Gente, eu tenho uma dificuldade enorme em superar esse tipo de informação. Por "esse tipo de informação", vocês podem entender qualquer coisa que mistura nossos genes e cérebro com a nossa personalidade. Espírito aventureiro, empatia, impulsividade e outras mil características podem estar tudo aí dentro de você desde que nasceu. O formato do seu cérebro, as áreas mais ativadas ou não, também parecem dizer muito.

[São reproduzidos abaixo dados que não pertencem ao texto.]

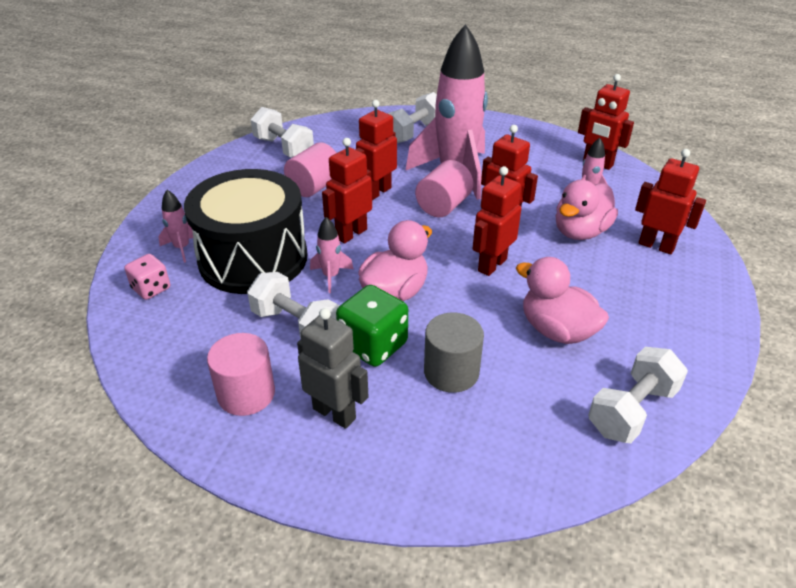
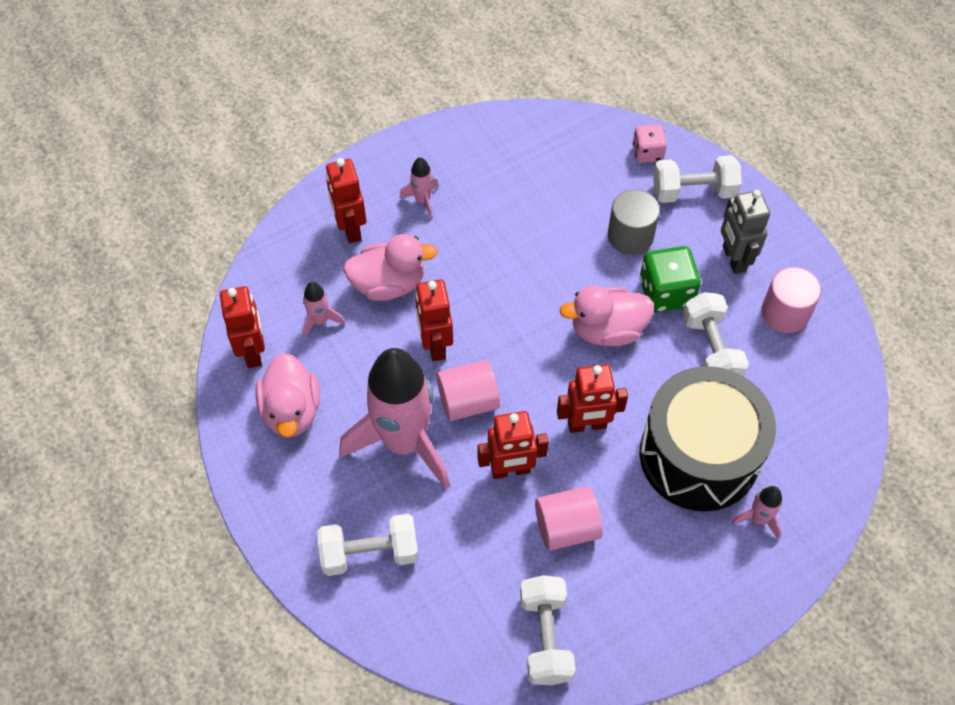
camera: 140 degrees left, 20 degrees up
pink dice [124,254,170,300] -> pink dice moved to [633,124,667,163]
pink rocket [310,217,354,293] -> pink rocket moved to [399,157,439,219]
red robot [473,166,521,276] -> none
pink duck [516,257,609,344] -> pink duck moved to [255,353,320,438]
white dumbbell [588,347,688,443] -> white dumbbell moved to [653,155,742,203]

Vocês já ouviram a história do fulano que, numa explosão, uma barra de ferro ATRAVESSOU A CABEÇA DELE? Pois é, aconteceu. Só que miraculosamente ele não morreu. Maior felicidade e tal, mas depois repararam que após o acidente ele parecia outra pessoa. Ele costumava ser calmo e gentil e passou a ser agressivo e rude. Foram estudar o caso e parece que descobriram que a barra danificou certas áreas do cérebro dele que bagunçaram com tudo.

Teve um episódio em Grey's Anatomy em que a mãe jogou o carro de uma ponte com os filhos dentro e ficou todo mundo MAS, GENTE, O QUE HOUVE??? Porque a mulher era um amor de pessoa, não tinha depressão, amava os filhos e tal. Aí foram descobrir que ela tinha um tumor no pâncreas, que estava causando todo um transtorno na mulher. Tipo, gente, NO PÂNCREAS. Eu nem sei exatamente pra quê o pâncreas serve, e ele já está aí me fazendo ser mais ou menos cagado da mente.

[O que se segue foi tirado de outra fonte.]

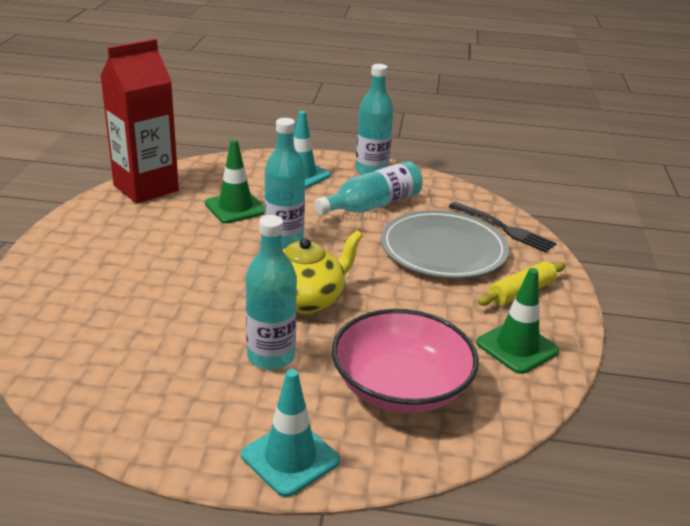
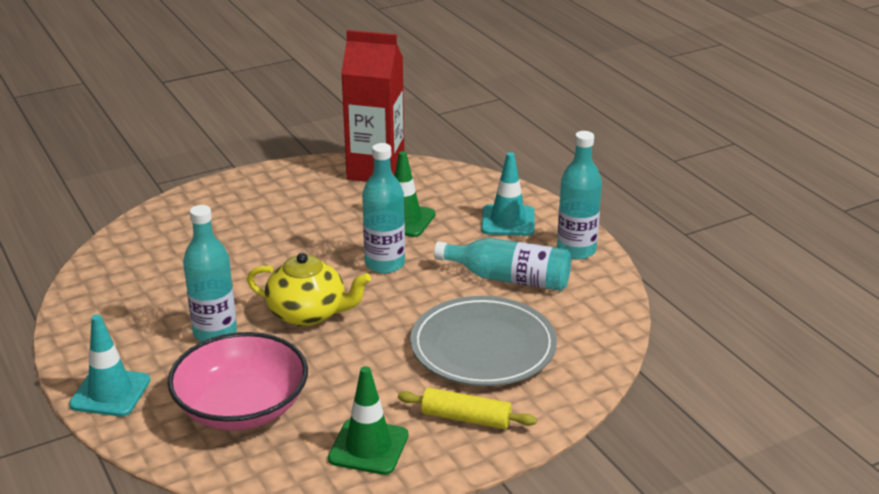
camera: 55 degrees right, 0 degrees up
black fork [449,202,557,252] -> none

É como se fôssemos robôs programados pra brincar de Jogo da Vida.

Eu fico apavorado com essas histórias. Parece que a gente é só cérebro. Tipo, nós somos o nosso cérebro? Talvez, no dia que inventarem transplantes de cérebro, poderemos trocar de corpos? Porque nossa personalidade parece estar toda ali. Talvez, com uma pancada na cabeça, já somos outra pessoa! Imagina! PROTEJAM SEUS CÉREBROS!

Mas, ok, eu acredito na existência de uma alma atrelada ao corpo. Parece diretamente conflitante com as descobertas da ciência, mas isso me conforta. Quer dizer, existe uma parte de mim que sou eu de fato. Uma parte que pode até ficar perdida e afogada no meio dos genes, da vivência e das situações, mas que está ali. Penso que é como se nossa alma fosse responsável por operar uma máquina, que é o nosso corpo. Cada corpo é diferente, alguns mais favorecidos do que outros (quem não gostaria de ter os "genes" da generosidade e da empatia?), alguns mais problemáticos, mas a alma se vira como pode. Dá uma variedade imensa de seres humanos. Uma barra que atravessa sua cabeça é uma barra que sua alma vai ter que segurar pra lidar.

Tenho como provar? Não tenho mesmo, mas é uma coisa que me faz pensar... Quer dizer, há coisas que ninguém sabe ainda de onde vêm. A nossa orientação sexual, por exemplo. É um comportamento aprendido? É genético? Se não é nenhum dos dois, vem de onde?

Fica aí o suspense pra vocês e desculpa o inconveniente.